Сразу представил ухоженную медсестричку в накрахмаленных до скрипучести халате и колпаке. Наверно, она была хорошей медсестрой. У таких навсегда остается привычка жалеть пациентов и в минуты их острой боли приговаривать: «Верю, мой хороший. Потерпи, мой хороший».
– А зонтики были яркие, красивые! Не то, что советские – однотонные. У меня до сих пор лежит тот самый, который свел нас тогда… На станции однажды его ветром унесло за железнодорожное полотно. И проходящая электричка не дала догнать. Одна рукоятка в руках осталась… А рабочие той фабрики, как сейчас говорят, имели свой «бизнес». Они под заказ воровали с конвейера готовую продукцию и обменивались с нашей больницей через общую ограду. Деньги брали неохотно. Это же не барыги, а честные алкаши. У них котировался медицинский спирт. А Гриша, как потом признался, сначала ручку мою в щели ограды полюбил: бледную, тонкую, на пальце узкое серебряное колечко от матери… После смены у ворот больницы высматривал всех симпатичных девушек, пытался угадать меня по руке. Все боялся, что окажусь некрасивой. Но так и обомлел, когда выплыла та самая, даже руки проверять не стал.
– Как с Золушкой, – умилились мы с Надюшей в один голос, хотя Надюша наверняка раз сто слышала это «семейное предание».

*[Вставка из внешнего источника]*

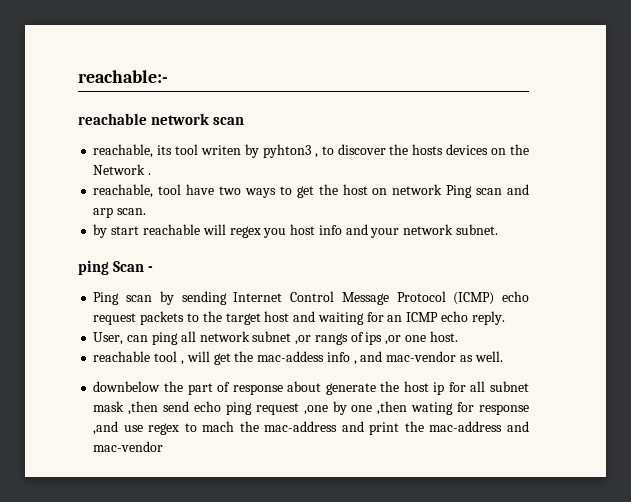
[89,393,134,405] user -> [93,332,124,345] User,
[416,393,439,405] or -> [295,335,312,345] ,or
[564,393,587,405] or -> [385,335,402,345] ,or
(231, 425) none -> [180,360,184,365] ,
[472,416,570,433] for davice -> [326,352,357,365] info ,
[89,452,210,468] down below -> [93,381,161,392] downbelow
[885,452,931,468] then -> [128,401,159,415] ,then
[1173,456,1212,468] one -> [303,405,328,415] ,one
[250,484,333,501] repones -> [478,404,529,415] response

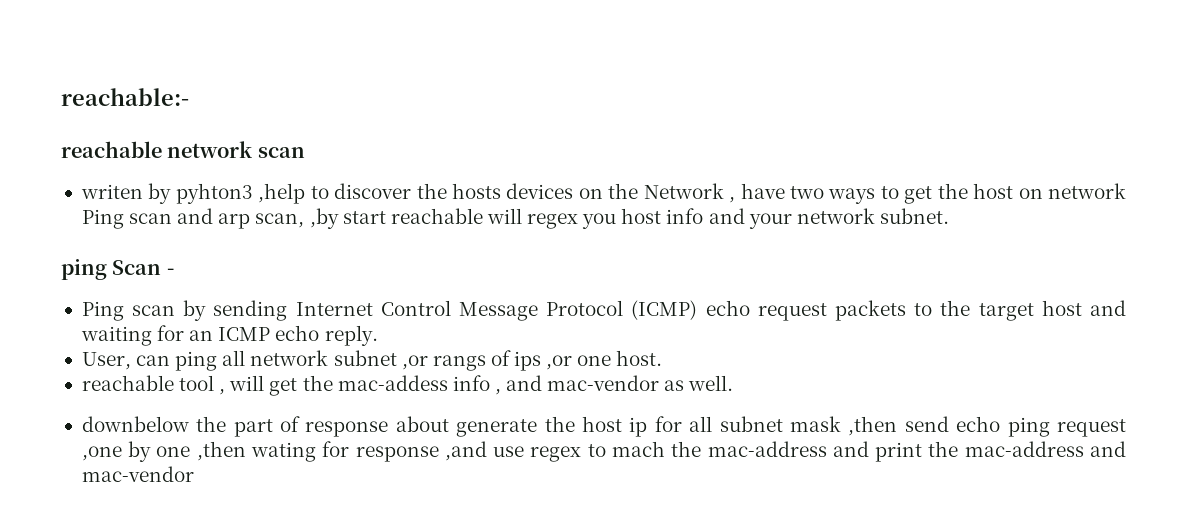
[93,144,199,158] reachable, its tool -> (305, 152) none
[314,153,318,158] , -> [258,183,306,204] ,help
[148,173,152,175] [93,184,182,198] . // reachable, tool -> [729,197,736,203] ,
[117,208,147,215] [93,224,108,238] scan. // by -> [255,208,339,229] scan, ,by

– А мне голос его очень понравился, – погружалась в спасительные воспоминания Лидия Сергеевна, и на глаза ее наворачивались слезы. Ей хотелось выговориться кому-то еще, кроме навечно приклеенной наперсницы Надюши. – Уже с хрипотцой, курил много, но очень родной и теплый… К ним тогда приехали японские наладчики – конвейер сломался. Они на своем языке что-то пробормотали, залезли в ящик с электроникой, вытащили пакет с микросхемой. Но вместо того, чтобы паять диоды, триоды и транзисторы, как наши по бедности, просто поменяли плату. Они же и привезли cans of coke. Их, разумеется, тут же разобрали начальство и передовики. А Гриша не был передовиком. Но во что бы то ни стало решил сделать мне дорогой подарок. Напоил своего бригадира и по пьяной лавочке выпросил у него одну баночку. Потом подозвал меня к ограде. До сих пор помню прохладу этой алюминиевой баночки, когда просунула руку через щель. Вдвоем выпили ее (Гриша еще сказал, что напиток отдает хозяйственным мылом), отнесла банку домой, поставила в сервант, и с тех пор мы с Гришей не расставались. Отлично помню то ощущение, когда чужой мужчина в выглаженном костюме, пепельном ратиновом пальто и мохеровом шарфе вдруг потом оказался таким близким в моем доме и уже без верхней одежды, в вытянутом трико и майке. Мог запросто ближе к ночи, к ужасу моих родителей, московских рафинированных, налепить пельменей и всех накормить. И все равно весь как эстетический объект! Не был красавцем и ничем особенно не выделялся, но все красавцы уходили на второй план, когда появлялся он. Высокий, с тонкой талией, слегка цыганистый, с кошачьей походкой, немного сутулился, но подбородок приподнят. На носу горбинка – сломал в драке. С приблатненными манерами и чинариком на губе. Иногда вел себя как заправский грузчик, чуть что в драку лез. Но это с теми, кого считал равными себе, кто мог дать сдачи.
– Барышня и хулиган, – подсказала Надюша.
– Девочка-пай, рядом жиган, – добавил я.
– Вот вы, Гоша, на него этим очень похожи, не только внешне, – отвлеклась и залюбовалась мной Лидия Сергеевна, склонив голову набок, а за ней и Надюша, – я еще в первую нашу встречу отметила. Вы не из московских татар будете?
– По материнской линии. Но не из Москвы, – на протяжении всей моей жизни многие отмечали, что я похож на известного артиста, но услышать об этом из уст вдовы известного артиста – совсем другое дело! Я был польщен и потерял осторожность. – Правда похож? Может, тоже податься в сыновья Григория Саныча?